GLP-1 physiology informs the pharmacotherapy of obesity

Daniel J. Drucker


Glucagon-like peptide-1 receptor agonists (GLP1RA) augment glucose-dependent insulin release and reduce glucagon secretion and gastric emptying, enabling their successful development for the treatment of type 2 diabetes (T2D). These agents also inhibit food intake and reduce body weight, fostering investigation of GLP1RA for the treatment of obesity.

Scope of review

Here I discuss the physiology of Glucagon-like peptide-1 (GLP-1) action in the control of food intake in animals and humans, highlighting the importance of gut vs. brain-derived GLP-1 for the control of feeding and body weight.

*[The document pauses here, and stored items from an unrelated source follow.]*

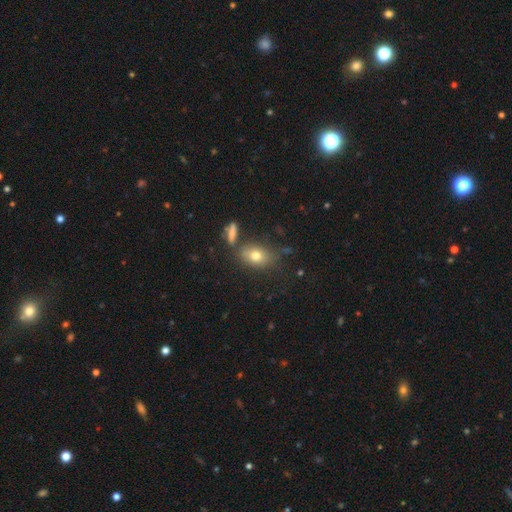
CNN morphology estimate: A smooth galaxy with no disk features (75%) that is in between round and cigar-shaped (75%).

Vote fractions:
- Smooth or featured? smooth: 75% / featured or disk: 15% / star or artifact: 11%
- How rounded? in between: 75% / round: 22% / cigar-shaped: 3%
- Merging? none: 67% / minor disturbance: 16% / merger: 11% / major disturbance: 6%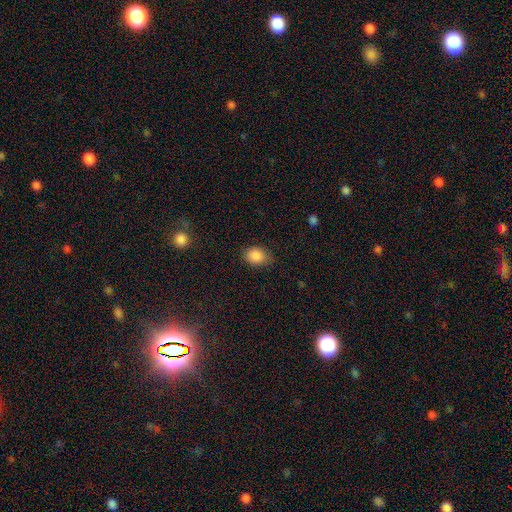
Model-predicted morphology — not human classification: This appears to be a smooth galaxy with no disk features (88%) that is in between round and cigar-shaped (67%). Merging: none (75%).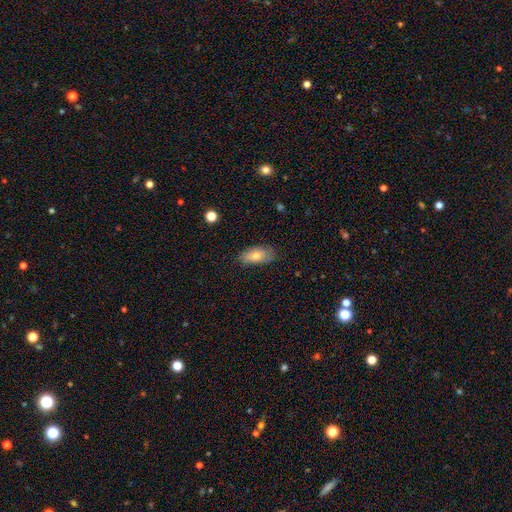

The widespread distribution and function of multiple GLP-1 receptor (GLP1R) populations in the central and autonomic nervous system are outlined, and the importance of pathways controlling energy expenditure in preclinical studies vs. reduction of food intake in both animals and humans is highlighted. The relative contributions of vagal afferent pathways vs. GLP1R+ populations in the central nervous system for the physiological reduction of food intake and the anorectic response to GLP1RA are compared and reviewed. Key data enabling the development of two GLP1RA for obesity therapy (liraglutide 3 mg daily and semaglutide 2.4 mg once weekly) are discussed. Finally, emerging data potentially supporting the combination of GLP-1 with additional peptide epitopes in unimolecular multi-agonists, as well as in fixed-dose combination therapies, are highlighted.

Major conclusions

The actions of GLP-1 to reduce food intake and body weight are highly conserved in obese animals and humans, in both adolescents and adults. The well-defined mechanisms of GLP-1 action through a single G protein-coupled receptor, together with the extensive safety database of GLP1RA in people with T2D, provide reassurance surrounding the long-term use of these agents in people with obesity and multiple co-morbidities. GLP1RA may also be effective in conditions associated with obesity, such as cardiovascular disease and non-alcoholic steatohepatitis (NASH). Progressive improvements in the efficacy of GLP1RA suggest that GLP-1-based therapies may soon rival bariatric surgery as viable options for the treatment of obesity and its complications.